THE PROBLEM: Quote the data below word for word, omitting the pictures.

+ + + + +

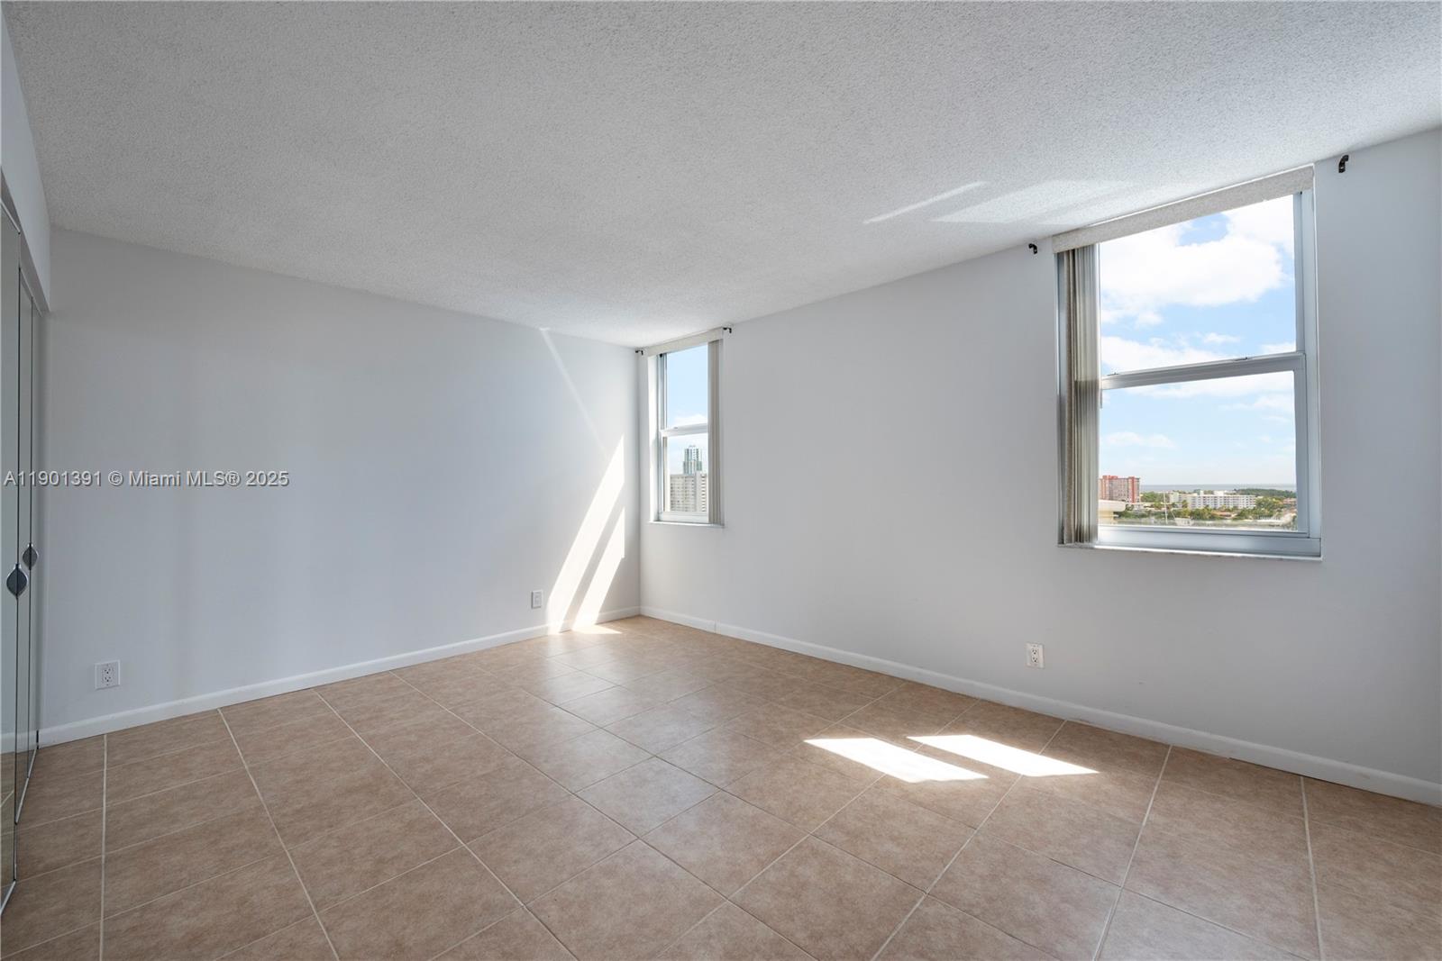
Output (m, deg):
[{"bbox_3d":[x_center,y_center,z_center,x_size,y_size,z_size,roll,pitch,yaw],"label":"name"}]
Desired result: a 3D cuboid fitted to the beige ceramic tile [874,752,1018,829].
[{"bbox_3d":[0.874,1.208,2.219,0.405,0.010,0.405,-1,0,43],"label":"beige ceramic tile"}]

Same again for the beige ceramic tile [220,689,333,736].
[{"bbox_3d":[-2.321,1.232,2.949,0.400,0.010,0.400,-1,-1,43],"label":"beige ceramic tile"}]

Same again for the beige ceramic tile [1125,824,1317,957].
[{"bbox_3d":[1.453,1.181,1.635,0.402,0.010,0.402,-1,-1,43],"label":"beige ceramic tile"}]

+ + + + +

REPLY:
Output (m, deg):
[{"bbox_3d":[x_center,y_center,z_center,x_size,y_size,z_size,roll,pitch,yaw],"label":"name"}]
Desired result: a 3D cuboid fitted to the beige ceramic tile [874,752,1018,829].
[{"bbox_3d":[0.874,1.208,2.219,0.405,0.010,0.405,-1,0,43],"label":"beige ceramic tile"}]

Same again for the beige ceramic tile [220,689,333,736].
[{"bbox_3d":[-2.321,1.232,2.949,0.400,0.010,0.400,-1,-1,43],"label":"beige ceramic tile"}]

Same again for the beige ceramic tile [1125,824,1317,957].
[{"bbox_3d":[1.453,1.181,1.635,0.402,0.010,0.402,-1,-1,43],"label":"beige ceramic tile"}]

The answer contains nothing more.